» **Document excerpt**
▽

Pumpkin spice season, spooky season … whatever you like to call this time of year, 12-foot skeletons are popping up left and right and Halloween is just around the corner, which means it’s the perfect time of year to watch horror movies. Sometimes you want a Halloween classic, but sometimes, you want something brand new.
Fortunately, October always has a robust lineup new horror movies to stream, and 2024 is no different. In fact, the first week of the month is positively packed with new streaming debuts, from a new spin on Stephen King’s beloved novel “Salem’s Lot” to the body-swap thriller Netflix dropped $17 million to acquire. Here’s your guide to all the new horror movies streaming this week.
“Salem’s Lot”
Streaming On: Max
Release Date: Oct. 3
Stephen King‘s celebrated (and rather lengthy) vampire novel “Salem’s Lot” gets a film adaptation from “Annabelle Comes Home” director and “IT” screenwriter Gary Dauberman. Naturally, King’s sprawling, detailed sketch of an entire town and its vampire plague is significantly condensed in a film that’s just shy of two hours, but that also makes for an action-packed piece of vampire cinema. Would it benefit from some time to breathe? Certainly, and book fans will no doubt mourn the characters and themes lost in the brevity, but if you’ve been craving a straightforward vampire horror movie with some rather lovely imagery and sufficiently spooky vibes, “Salem’s Lot” has you covered. My prediction is this one, like the “Fright Night” remake, will fare better with time as the sting of expectation works its way out of the conversation.

△

» **Supplied information**
▽

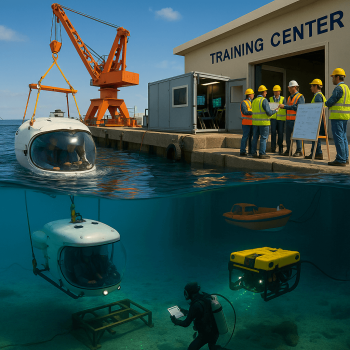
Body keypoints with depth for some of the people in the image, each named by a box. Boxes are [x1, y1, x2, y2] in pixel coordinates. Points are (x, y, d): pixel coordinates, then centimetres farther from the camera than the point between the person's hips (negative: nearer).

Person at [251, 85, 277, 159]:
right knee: (263, 138, -2)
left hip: (255, 122, 7)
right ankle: (262, 153, -3)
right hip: (263, 122, -7)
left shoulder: (254, 101, 11)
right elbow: (268, 112, -15)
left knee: (255, 138, 9)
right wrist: (275, 111, 3)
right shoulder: (264, 100, -10)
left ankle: (254, 153, 10)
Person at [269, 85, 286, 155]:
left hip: (281, 118, 0)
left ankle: (280, 149, 9)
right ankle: (273, 147, -9)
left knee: (280, 134, 1)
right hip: (273, 118, 0)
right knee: (273, 132, -15)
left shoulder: (283, 99, 7)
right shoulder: (270, 99, 10)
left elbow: (285, 108, 6)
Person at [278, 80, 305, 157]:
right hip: (289, 119, 7)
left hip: (296, 120, -7)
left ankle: (299, 151, -1)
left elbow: (297, 107, -18)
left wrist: (285, 106, -19)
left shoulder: (300, 97, -5)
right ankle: (288, 150, 15)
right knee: (288, 136, 7)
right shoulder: (289, 97, 20)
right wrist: (283, 107, 6)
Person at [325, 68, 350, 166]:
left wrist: (326, 104, 6)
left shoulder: (339, 88, -14)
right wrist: (329, 104, 11)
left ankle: (340, 160, -8)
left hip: (338, 116, -10)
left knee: (338, 137, -8)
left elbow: (330, 101, -15)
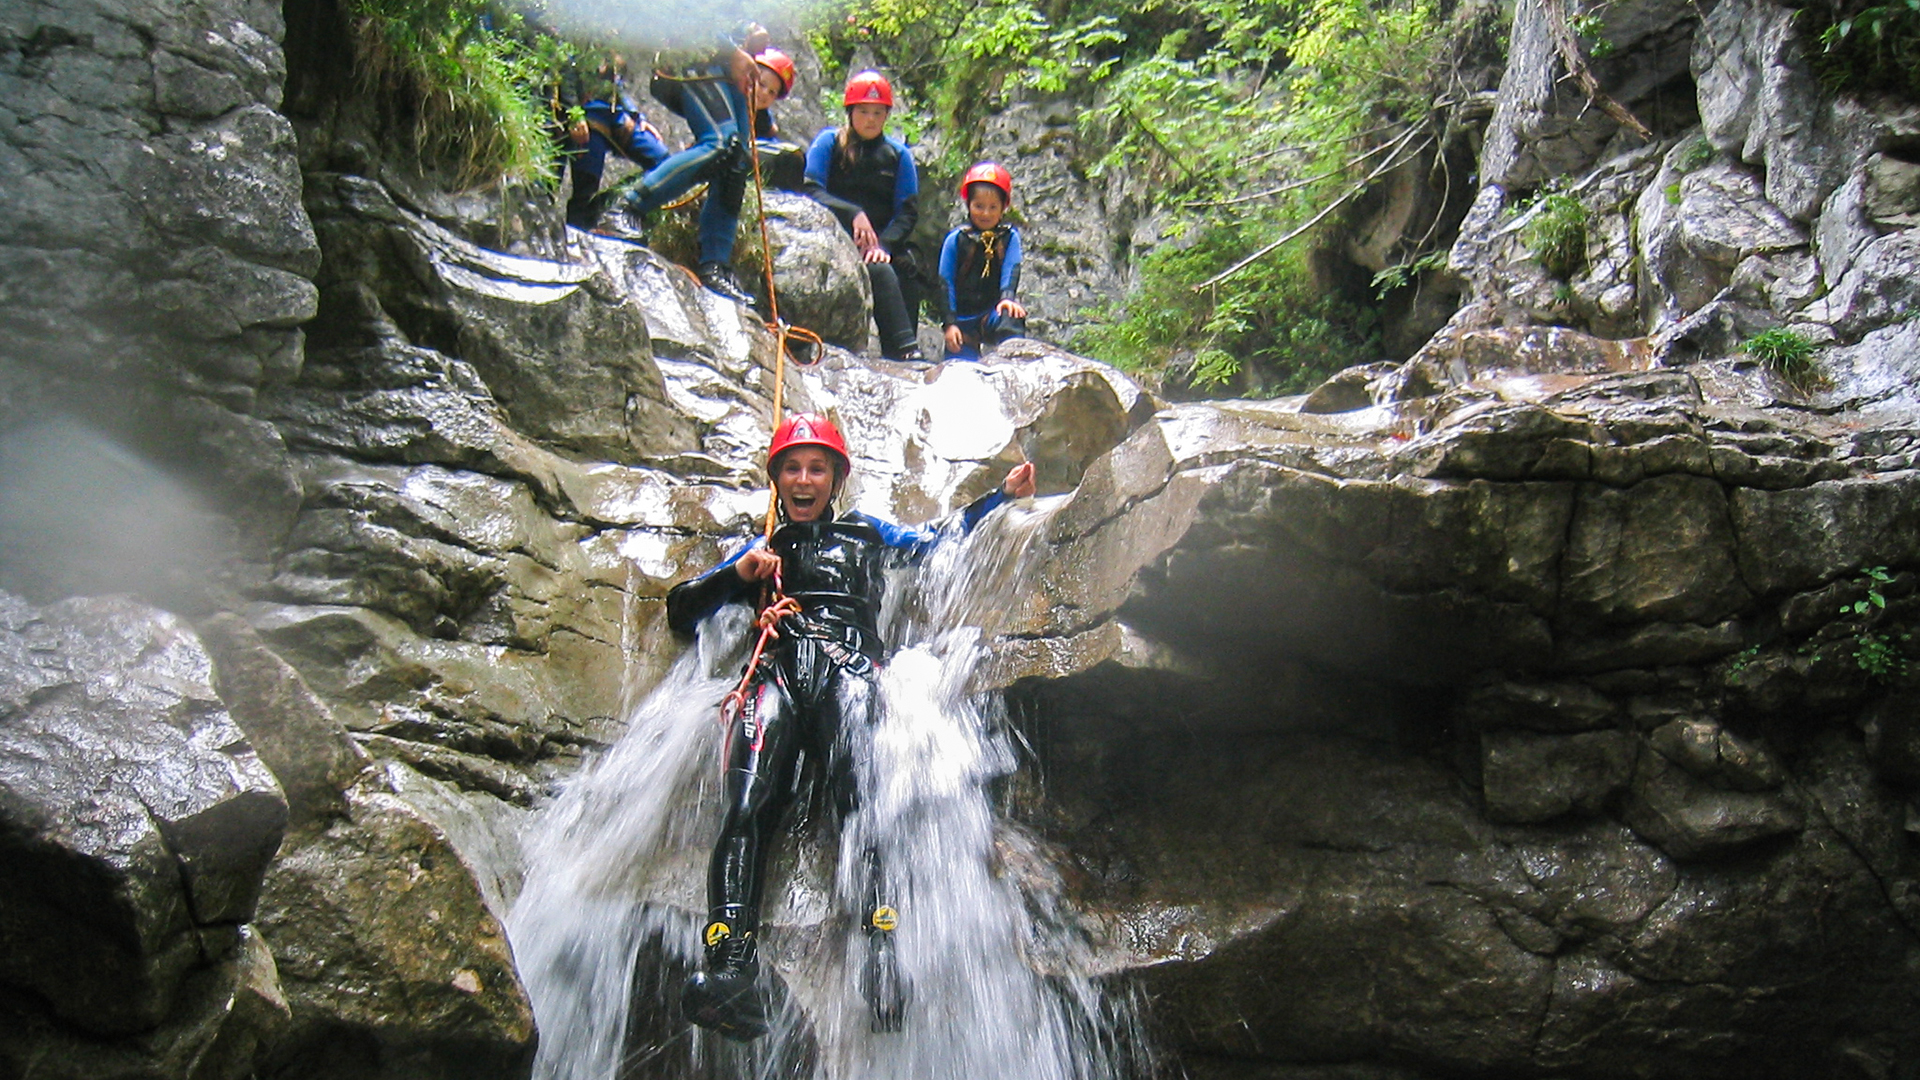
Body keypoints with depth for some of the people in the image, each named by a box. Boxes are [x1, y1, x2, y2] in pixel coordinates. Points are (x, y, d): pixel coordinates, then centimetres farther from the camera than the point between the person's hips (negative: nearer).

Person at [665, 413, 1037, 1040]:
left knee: (858, 794, -32)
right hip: (776, 672, 1)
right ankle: (730, 967, -46)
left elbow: (935, 540, 38)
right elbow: (680, 611, 28)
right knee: (747, 808, -29)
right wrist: (738, 575, 11)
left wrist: (1003, 493, 35)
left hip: (848, 666, -1)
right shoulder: (760, 551, 34)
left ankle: (881, 955, -48)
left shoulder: (864, 534, 34)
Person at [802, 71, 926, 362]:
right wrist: (852, 213, -20)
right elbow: (809, 191, -5)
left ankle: (896, 356, -30)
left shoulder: (898, 153, 12)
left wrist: (885, 244, -15)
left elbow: (908, 211, 4)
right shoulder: (829, 142, 6)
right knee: (879, 272, -32)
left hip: (883, 242, 3)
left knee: (908, 270, -28)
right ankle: (907, 350, -38)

△

» **Required work**
a) In the October horror streaming guide, who directed the new film adaptation of "Salem's Lot"?
b) Please write what comes next in the October horror streaming guide, picking up after its last sentence.

» **Answers in order**
a) Gary Dauberman

b)
“House of Spoils”
Streaming On: Prime Video
Release Date: Oct. 3
Oscar-winning “West Side Story” star Ariana DeBose stars as an ambitious chef in a film that’s “The Bear” by way of Brujeria, “House of Spoils.” After giving up a high-paying gig in a dream kitchen, Chef heads to a dilapidated estate where she plans to start her own restaurant with the help of a nervous investor (Arian Moayed). But when the spirit of the previous owner sabotages her big deubt, Chef has to leave behind her old tricks and embrace the singular gifts of the grounds she’s working on. While it’s never terrifying, “House of Spoils” serves up some enchanting witchery and a commanding performance from DeBose.
“V/H/S Beyond”
Streaming On: Shudder
Release Date: Oct. 5
The latest installment in the horror anthology franchise “V/H/S” takes one giant leap toward sci-fi and emerges as the new benchmark for the film series. Featuring segments from Kate Siegel (hers is also written by husband and frequent collaborator Mike Flannagan), Justin Long alongside brother Christian Long, Justin Martinez, Jordan Downey, Virat Pal and Jay Cheel, “V/H/S: Beyond” tilts its horror toward robots, aliens and spacecraft, with several of the best shorts in the whole “V/H/S” run. Of course, as with all anthologies, there are highs and lows, but “Beyond” is one that can easily claim more of the former. You don’t need to have seen any previous “V/H/S” films to enjoy this one, but as audiences have come to expect from these films, you can count on a gory good time.
“It’s What’s Inside”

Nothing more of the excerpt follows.